Pupazzi Senza Gloria, la recensione
Ricalcato sul modello del noir losangelino Pupazzi Senza Gloria si presenta come una versione sboccata di Chi Ha Incastrato Roger Rabbit?!
Siamo a Los Angeles e accanto agli umani vivono i pupazzi, solo che tra i due non corre buon sangue, c’è diffidenza dai primi verso i secondi. Quando una serie di morti che hanno a che fare con l’industria dello spettacolo attira l’attenzione della polizia una donna pupazzo si rivolge ad un investigatore privato per fare chiarezza.
I pupazzi qui sono un po’ tutti Baby Herman, sembrano carini e soffici da fuori ma in realtà sono sboccati e non pensano altro che al sesso. Quel contrasto è il meccanismo comico. Ci sono i quartieri malfamati dei pupazzi, c’è la droga dei pupazzi (lo zucchero), le prostitute dei pupazzi e via dicendo. Phil, il protagonista, era il primo agente di polizia pupazzo, almeno prima che un incidente non lo costringesse ad abbandonare il distintivo e chiudere i ponti con la sua partner che ora, in questa indagine, è costretta di nuovo a fare coppia con lui.
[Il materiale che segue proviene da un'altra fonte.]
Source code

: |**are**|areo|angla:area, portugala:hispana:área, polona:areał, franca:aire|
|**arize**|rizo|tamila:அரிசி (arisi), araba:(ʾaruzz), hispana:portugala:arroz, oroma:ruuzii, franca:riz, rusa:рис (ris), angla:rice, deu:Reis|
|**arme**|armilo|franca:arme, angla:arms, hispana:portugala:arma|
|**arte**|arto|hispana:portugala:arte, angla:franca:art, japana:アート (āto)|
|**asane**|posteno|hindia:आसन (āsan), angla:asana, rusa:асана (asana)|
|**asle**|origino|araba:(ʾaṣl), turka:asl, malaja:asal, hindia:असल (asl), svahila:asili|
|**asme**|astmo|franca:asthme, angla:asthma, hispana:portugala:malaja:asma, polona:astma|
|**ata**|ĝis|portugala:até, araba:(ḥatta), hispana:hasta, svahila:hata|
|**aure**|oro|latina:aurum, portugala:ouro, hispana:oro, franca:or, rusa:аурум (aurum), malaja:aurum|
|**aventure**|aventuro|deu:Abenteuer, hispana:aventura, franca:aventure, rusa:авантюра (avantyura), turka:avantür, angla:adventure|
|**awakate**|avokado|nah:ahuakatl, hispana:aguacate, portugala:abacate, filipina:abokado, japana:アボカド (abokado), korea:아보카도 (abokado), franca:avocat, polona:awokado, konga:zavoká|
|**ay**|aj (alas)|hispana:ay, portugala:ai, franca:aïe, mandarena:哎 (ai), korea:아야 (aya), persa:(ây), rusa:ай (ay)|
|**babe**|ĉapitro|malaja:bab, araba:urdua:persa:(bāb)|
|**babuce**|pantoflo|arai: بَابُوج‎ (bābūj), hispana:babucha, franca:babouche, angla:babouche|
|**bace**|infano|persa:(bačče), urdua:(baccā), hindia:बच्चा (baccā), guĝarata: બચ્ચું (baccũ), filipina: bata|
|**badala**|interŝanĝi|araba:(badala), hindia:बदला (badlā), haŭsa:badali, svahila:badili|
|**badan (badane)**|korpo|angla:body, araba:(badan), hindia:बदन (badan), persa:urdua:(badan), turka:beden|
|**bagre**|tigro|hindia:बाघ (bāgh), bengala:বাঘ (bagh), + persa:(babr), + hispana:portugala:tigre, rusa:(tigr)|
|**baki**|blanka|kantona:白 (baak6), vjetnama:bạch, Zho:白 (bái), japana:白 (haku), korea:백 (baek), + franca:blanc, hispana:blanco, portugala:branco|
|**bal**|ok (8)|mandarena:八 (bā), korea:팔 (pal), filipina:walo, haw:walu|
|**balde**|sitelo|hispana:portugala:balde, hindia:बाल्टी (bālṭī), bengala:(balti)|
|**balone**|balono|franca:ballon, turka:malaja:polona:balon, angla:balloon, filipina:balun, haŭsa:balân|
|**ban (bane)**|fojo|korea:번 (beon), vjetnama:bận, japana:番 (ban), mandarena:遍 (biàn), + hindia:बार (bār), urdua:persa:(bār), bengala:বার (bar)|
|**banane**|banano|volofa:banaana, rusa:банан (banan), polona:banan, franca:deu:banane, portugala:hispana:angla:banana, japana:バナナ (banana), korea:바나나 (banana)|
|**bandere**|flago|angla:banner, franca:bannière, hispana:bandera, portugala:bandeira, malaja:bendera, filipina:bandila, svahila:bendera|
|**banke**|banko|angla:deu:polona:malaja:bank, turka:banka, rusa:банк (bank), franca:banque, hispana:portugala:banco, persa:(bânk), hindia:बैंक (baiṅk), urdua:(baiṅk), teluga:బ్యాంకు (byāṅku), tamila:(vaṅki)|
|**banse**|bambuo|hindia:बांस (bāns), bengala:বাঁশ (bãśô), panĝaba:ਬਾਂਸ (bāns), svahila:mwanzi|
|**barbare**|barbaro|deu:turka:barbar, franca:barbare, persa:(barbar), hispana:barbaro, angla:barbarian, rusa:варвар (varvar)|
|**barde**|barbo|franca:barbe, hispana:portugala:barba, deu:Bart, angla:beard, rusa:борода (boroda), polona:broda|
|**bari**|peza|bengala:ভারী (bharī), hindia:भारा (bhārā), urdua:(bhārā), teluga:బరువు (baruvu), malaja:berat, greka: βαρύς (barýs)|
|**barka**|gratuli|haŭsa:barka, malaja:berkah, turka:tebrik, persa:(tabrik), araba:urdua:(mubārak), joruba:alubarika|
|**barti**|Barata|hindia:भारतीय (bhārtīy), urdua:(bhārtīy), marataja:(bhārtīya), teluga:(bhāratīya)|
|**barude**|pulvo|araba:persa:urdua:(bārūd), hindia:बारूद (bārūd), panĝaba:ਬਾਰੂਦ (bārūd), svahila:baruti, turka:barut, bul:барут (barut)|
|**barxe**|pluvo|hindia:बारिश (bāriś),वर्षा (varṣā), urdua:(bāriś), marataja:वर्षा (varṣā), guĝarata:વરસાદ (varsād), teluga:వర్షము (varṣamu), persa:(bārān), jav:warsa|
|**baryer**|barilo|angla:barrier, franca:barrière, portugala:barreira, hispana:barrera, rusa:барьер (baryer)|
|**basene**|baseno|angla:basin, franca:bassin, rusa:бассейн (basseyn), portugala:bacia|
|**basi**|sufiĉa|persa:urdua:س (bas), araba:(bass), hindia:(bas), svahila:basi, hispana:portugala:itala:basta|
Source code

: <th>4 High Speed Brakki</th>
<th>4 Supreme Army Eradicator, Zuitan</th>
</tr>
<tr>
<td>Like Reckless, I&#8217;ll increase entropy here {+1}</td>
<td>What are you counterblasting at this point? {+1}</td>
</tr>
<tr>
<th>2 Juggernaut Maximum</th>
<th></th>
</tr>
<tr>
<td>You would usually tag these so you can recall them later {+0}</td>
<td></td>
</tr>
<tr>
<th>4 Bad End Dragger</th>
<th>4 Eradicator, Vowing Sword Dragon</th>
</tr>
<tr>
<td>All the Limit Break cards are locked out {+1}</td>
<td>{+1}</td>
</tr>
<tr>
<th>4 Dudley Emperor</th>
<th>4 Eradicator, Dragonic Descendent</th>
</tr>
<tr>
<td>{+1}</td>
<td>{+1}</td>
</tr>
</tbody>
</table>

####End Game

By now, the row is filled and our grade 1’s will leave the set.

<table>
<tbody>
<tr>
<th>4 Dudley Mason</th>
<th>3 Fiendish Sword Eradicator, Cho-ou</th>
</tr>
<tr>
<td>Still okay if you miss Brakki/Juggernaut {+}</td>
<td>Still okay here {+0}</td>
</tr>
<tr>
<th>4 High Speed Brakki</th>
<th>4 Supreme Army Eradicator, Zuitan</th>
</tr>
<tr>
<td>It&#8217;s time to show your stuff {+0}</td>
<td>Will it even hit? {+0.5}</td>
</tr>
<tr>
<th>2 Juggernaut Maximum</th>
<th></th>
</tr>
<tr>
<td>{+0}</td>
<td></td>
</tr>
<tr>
In questa fiera del già visto l’umorismo dovrebbe essere la carta vincente ma davvero troppo poco si sente un marchio personale. Se si eccettuano le incursioni di Melissa McCarthy e della sua ironia, il tocco degli autori di I Muppet è assente. È come se rinunciando a quella patina di finta innocenza dei pupazzi più famosi creati da Jim Henson (finta perché in realtà sono più sagaci e coscienti di quel che lasciano intendere), anche la scrittura ne risentisse. Di certo non ha aiutato prendere alla sceneggiatura due scrittori che hanno più esperienza di tv che di cinema per un progetto così intimamente cinematografico e non avere invece nessuno degli autori dei Muppet (ancora in grado di confezionare film esilaranti con Kermit, come I Muppet del 2011). Che alla fine le parti migliori siano quelle con gli umani suona quindi un po' come una sconfitta.